Kelley J L, Krochmal M P, Schaeffer H J
J Med Chem. 1981 Apr;24(4):472-4. doi: 10.1021/jm00136a020.
Several 5-substituted analogues of the acyclic aminonucleoside 1-[2-aminoethoxy)methyl]uracil (5) were prepared for evaluation as antivirals. The uracil and thymine analogues were prepared in two steps from N-[2-(chloromethoxy)ethyl]phthalimide (1). The 5-chloro, 5-bromo, and 5-iodo analogues were prepared by halogenation of 5. These acyclic aminonucleosides exhibited neither cell toxicity nor antiviral activity.

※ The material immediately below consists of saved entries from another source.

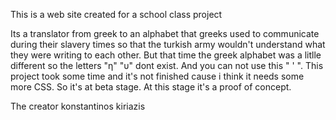 This is a web site created for a school class project

Its a translator from greek to an alphabet that greeks used to communicate
during their slavery times so that the turkish army wouldn't understand what they were writing to each other.
But that time the greek alphabet was a litlle different so the letters "η" "υ" dont exist. And you can not
use  this " ' ".
This project took some time and it's not finished cause i think it needs some more CSS. 
So it's at beta stage.
At this stage it's a proof of concept.



The creator
konstantinos kiriazis
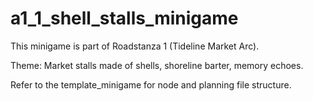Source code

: # a1_1_shell_stalls_minigame

This minigame is part of Roadstanza 1 (Tideline Market Arc).

Theme: Market stalls made of shells, shoreline barter, memory echoes.

Refer to the template_minigame for node and planning file structure.
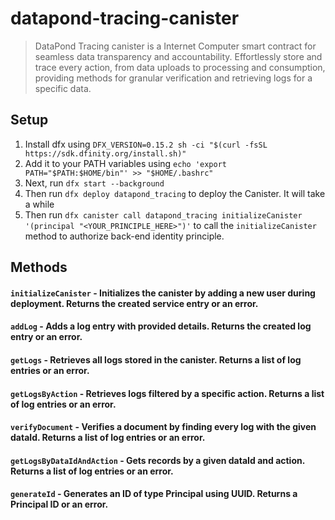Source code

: # datapond-tracing-canister

> DataPond Tracing canister is a Internet Computer smart contract for seamless data transparency and accountability. Effortlessly store and trace every action, from data uploads to processing and consumption, providing methods for granular verification and retrieving logs for a specific data.

## Setup

1. Install dfx using `DFX_VERSION=0.15.2 sh -ci "$(curl -fsSL https://sdk.dfinity.org/install.sh)"`
2. Add it to your PATH variables using `echo 'export PATH="$PATH:$HOME/bin"' >> "$HOME/.bashrc"`
3. Next, run `dfx start --background`
4. Then run `dfx deploy datapond_tracing` to deploy the Canister. It will take a while
5. Then run `dfx canister call datapond_tracing initializeCanister '(principal "<YOUR_PRINCIPLE_HERE>")'` to call the `initializeCanister` method to authorize back-end identity principle.

## Methods

#### `initializeCanister` - Initializes the canister by adding a new user during deployment. Returns the created service entry or an error.

#### `addLog` - Adds a log entry with provided details. Returns the created log entry or an error.

#### `getLogs` - Retrieves all logs stored in the canister. Returns a list of log entries or an error.

#### `getLogsByAction` - Retrieves logs filtered by a specific action. Returns a list of log entries or an error.

#### `verifyDocument` - Verifies a document by finding every log with the given dataId. Returns a list of log entries or an error.

#### `getLogsByDataIdAndAction` - Gets records by a given dataId and action. Returns a list of log entries or an error.

#### `generateId` - Generates an ID of type Principal using UUID. Returns a Principal ID or an error.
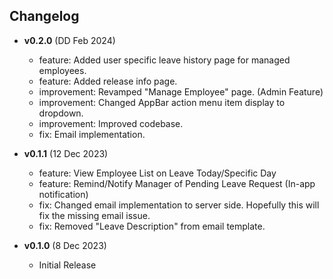 ## Changelog
- **v0.2.0** (DD Feb 2024)
  - feature: Added user specific leave history page for managed employees.
  - feature: Added release info page.
  - improvement: Revamped "Manage Employee" page. (Admin Feature)
  - improvement: Changed AppBar action menu item display to dropdown.
  - improvement: Improved codebase.
  - fix: Email implementation.

- **v0.1.1** (12 Dec 2023)
  - feature: View Employee List on Leave Today/Specific Day
  - feature: Remind/Notify Manager of Pending Leave Request (In-app notification)
  - fix: Changed email implementation to server side. Hopefully this will fix the missing email issue.
  - fix: Removed "Leave Description" from email template.

- **v0.1.0** (8 Dec 2023)
  - Initial Release 
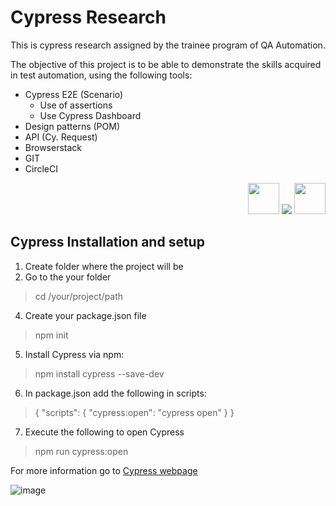 # Cypress Research

This is cypress research assigned by the trainee program of QA Automation.

The objective of this project is to be able to demonstrate the skills acquired in test automation, using the following tools:

- Cypress E2E (Scenario)
  - Use of assertions
  - Use Cypress Dashboard 
- Design patterns (POM)
- API (Cy. Request)
- Browserstack
- GIT
- CircleCI
<p align="right">
  <a>
  <img src="https://yt3.ggpht.com/iD0oePTGV8tZwEEP_WEG2rvyNiQAVfmjhawFMCj17ARjjmw-J70k9NDjSE5QTzD9Vk3ayBU=s88-c-k-c0x00ffffff-no-rj" width="50"/>
    <img src="https://skillicons.dev/icons?i=js,nodejs,visualstudio,git,github" />
    <img src="https://cdn.icon-icons.com/icons2/2622/PNG/512/brand_circleci_icon_158961.png" width="50"/>
  </a>
</p>

## Cypress Installation and setup

1. Create folder where the project will be
2. Go to the your folder
> cd /your/project/path
4. Create your package.json file
> npm init
5. Install Cypress via npm:
> npm install cypress --save-dev
6. In package.json add the following in scripts:
>{
  "scripts": {
    "cypress:open": "cypress open"
  }
}
7. Execute the following to open Cypress
>npm run cypress:open 

For more information go to [Cypress webpage](https://docs.cypress.io/guides/getting-started/installing-cypress#What-you-ll-learn)

![image](https://user-images.githubusercontent.com/23398107/195535737-e7c6d2d6-1270-426f-9ba5-5795655fb188.png)



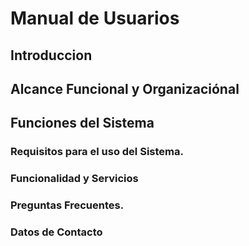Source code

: # Manual de Usuarios

## Introduccion

## Alcance Funcional y Organizaciónal

## Funciones del Sistema

### Requisitos para el uso del Sistema.

### Funcionalidad y Servicios

### Preguntas Frecuentes.

### Datos de Contacto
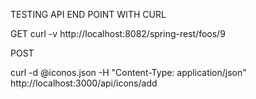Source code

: TESTING API END POINT WITH CURL

GET
curl -v http://localhost:8082/spring-rest/foos/9

POST

curl -d @iconos.json -H "Content-Type: application/json" http://localhost:3000/api/icons/add
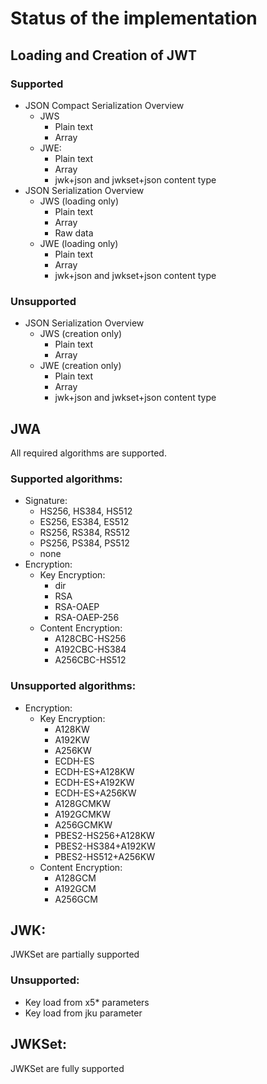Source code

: # Status of the implementation

## Loading and Creation of JWT

### Supported

* JSON Compact Serialization Overview
    * JWS
        * Plain text
        * Array
    * JWE:
        * Plain text
        * Array
        * jwk+json and jwkset+json content type
* JSON Serialization Overview
    * JWS (loading only)
        * Plain text
        * Array
        * Raw data
    * JWE (loading only)
        * Plain text
        * Array
        * jwk+json and jwkset+json content type

### Unsupported

* JSON Serialization Overview
    * JWS (creation only)
        * Plain text
        * Array
    * JWE (creation only)
        * Plain text
        * Array
        * jwk+json and jwkset+json content type

## JWA

All required algorithms are supported.

### Supported algorithms:

* Signature:
    * HS256, HS384, HS512
    * ES256, ES384, ES512
    * RS256, RS384, RS512
    * PS256, PS384, PS512
    * none
* Encryption:
    * Key Encryption:
        * dir
        * RSA
        * RSA-OAEP
        * RSA-OAEP-256
    * Content Encryption:
        * A128CBC-HS256
        * A192CBC-HS384
        * A256CBC-HS512

### Unsupported algorithms:

* Encryption:
    * Key Encryption:
        * A128KW
        * A192KW
        * A256KW
        * ECDH-ES
        * ECDH-ES+A128KW
        * ECDH-ES+A192KW
        * ECDH-ES+A256KW
        * A128GCMKW
        * A192GCMKW
        * A256GCMKW
        * PBES2-HS256+A128KW
        * PBES2-HS384+A192KW
        * PBES2-HS512+A256KW
    * Content Encryption:
        * A128GCM
        * A192GCM
        * A256GCM

## JWK:

JWKSet are partially supported

### Unsupported:

* Key load from x5* parameters
* Key load from jku parameter

## JWKSet:

JWKSet are fully supported
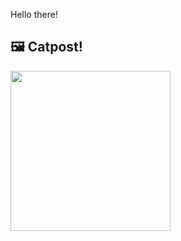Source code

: Hello there!



## 🖼️ Catpost!

<sub>
    <img src="https://cdn2.thecatapi.com/images/MTc3NjkyNg.gif" height="256">
</sub>


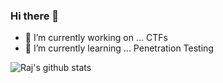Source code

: ### Hi there 👋


- 🔭 I’m currently working on ... CTFs
- 🌱 I’m currently learning ... Penetration Testing


![Raj's github stats](https://github-readme-stats.vercel.app/api?username=Rajchowdhury420&count_private=true&show_icons=true&theme=radical)

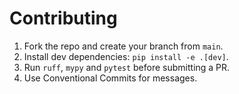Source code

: # Contributing

1. Fork the repo and create your branch from `main`.
2. Install dev dependencies: `pip install -e .[dev]`.
3. Run `ruff`, `mypy` and `pytest` before submitting a PR.
4. Use Conventional Commits for messages.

This is compatible with their lack of substrate properties toward herpes simplex virus thymidine kinase.
制备了无环氨基核苷1-[2-(氨基乙氧基)甲基]尿嘧啶(5)的几种5-取代类似物,以评估其作为抗病毒剂的性能。尿嘧啶和胸腺嘧啶类似物由N-[2-(氯甲氧基)乙基]邻苯二甲酰亚胺(1)分两步制备。5-氯、5-溴和5-碘类似物通过5的卤化反应制备。这些无环氨基核苷既不表现出细胞毒性,也没有抗病毒活性。这与其对单纯疱疹病毒胸苷激酶缺乏底物特性是一致的。